Lack of leadership worries U.S. employers
Lagging productivity also a concern
For the third year in a row, lack of high-potential leaders is the most pressing concern for human resources executives, with 32 percent putting it at the top of their list in a recent survey by Right Management.
The poll of more than 2,000 senior HR executives in 14 countries found the issue widespread among industrialized nations.
U.S. respondents named lack of high-potential leaders in the organization as the most pressing HR challenge they believe their organization will face in 2013. That issue also earned the top ranking in 2010 and 2011, although it now receives two more percentage points than in 2010.
The other worries were: shortage of talent at all levels; low engagement and lagging productivity; loss of top talent to other organizations.
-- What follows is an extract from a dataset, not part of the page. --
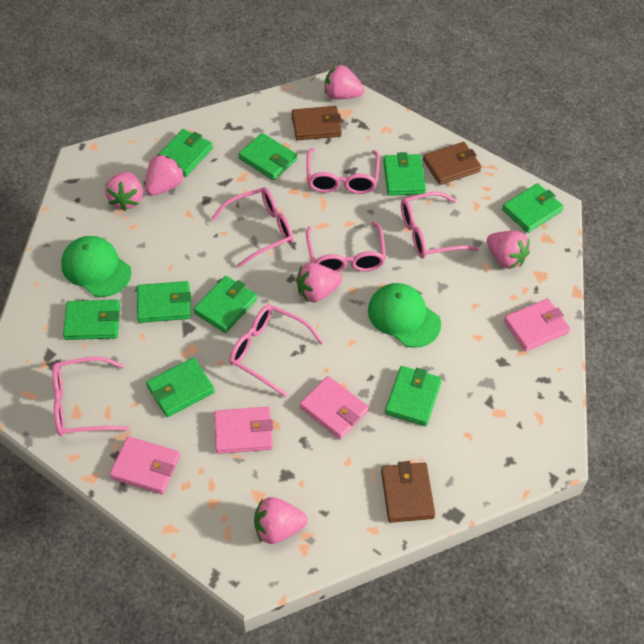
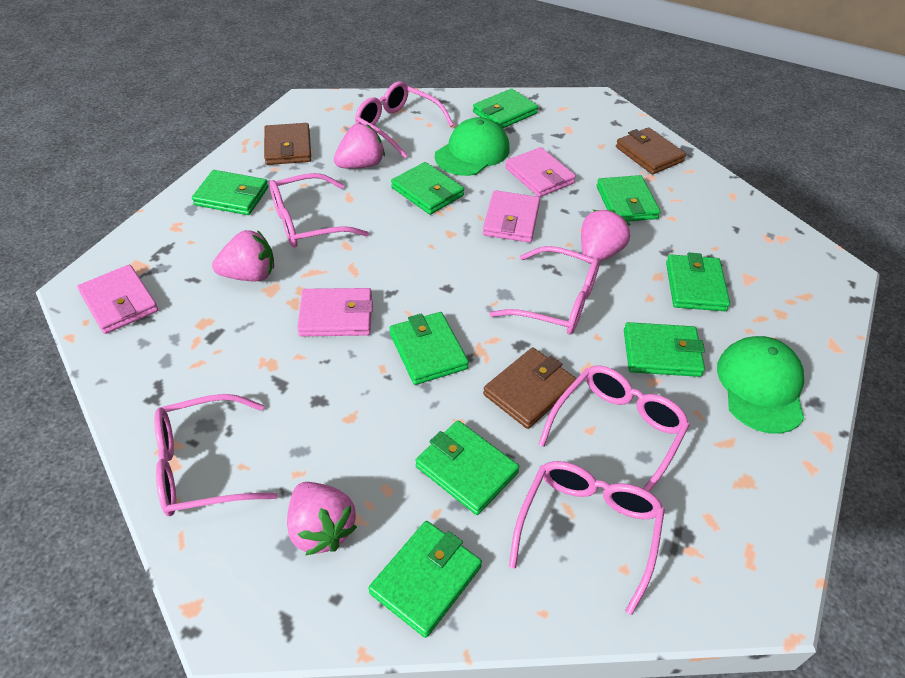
pink strawberry: [105,172,143,211] [145,154,185,196] [254,497,308,544] [296,263,342,302] [325,65,364,99] [487,231,530,269] = 6 -> [212,230,274,282] [287,482,357,556] [334,124,385,168] [581,210,630,264] = 4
“The year-to-year consistency in our findings tells us that future leadership or lack thereof is top of mind for organizations nearly everywhere,” said Gerald Purgay, Senior VP of Right Management and President of ManpowerGroup Specialty Brands.
"According to our data, companies are focused on talent as never before. It's no surprise that organizations are now investing in growing their talent as development initiatives have now become a high priority.
"Tomorrow's leaders will be visionary Human Age leaders, developing new skills making them better able to navigate through the complexity of contemporary situations both within the world of business and in terms of managing people and teams," said Purgay. "They will become curators of information and coaches for their teams, possessing opposing skill sets, strategic yet tactical, conceptual yet action-oriented, having the ability to anticipate and react, and always pushing the boundaries of what's next."
The U.S. findings are drawn from Right Management's annual global survey, Talent Management Challenges in an Era of Uncertainty, which was conducted in December 2012. Participating were 2,360 senior-level HR executives in 14 countries from the government, non-profit and private sectors. The research was conducted by a third-party research firm, LHK Partners Inc.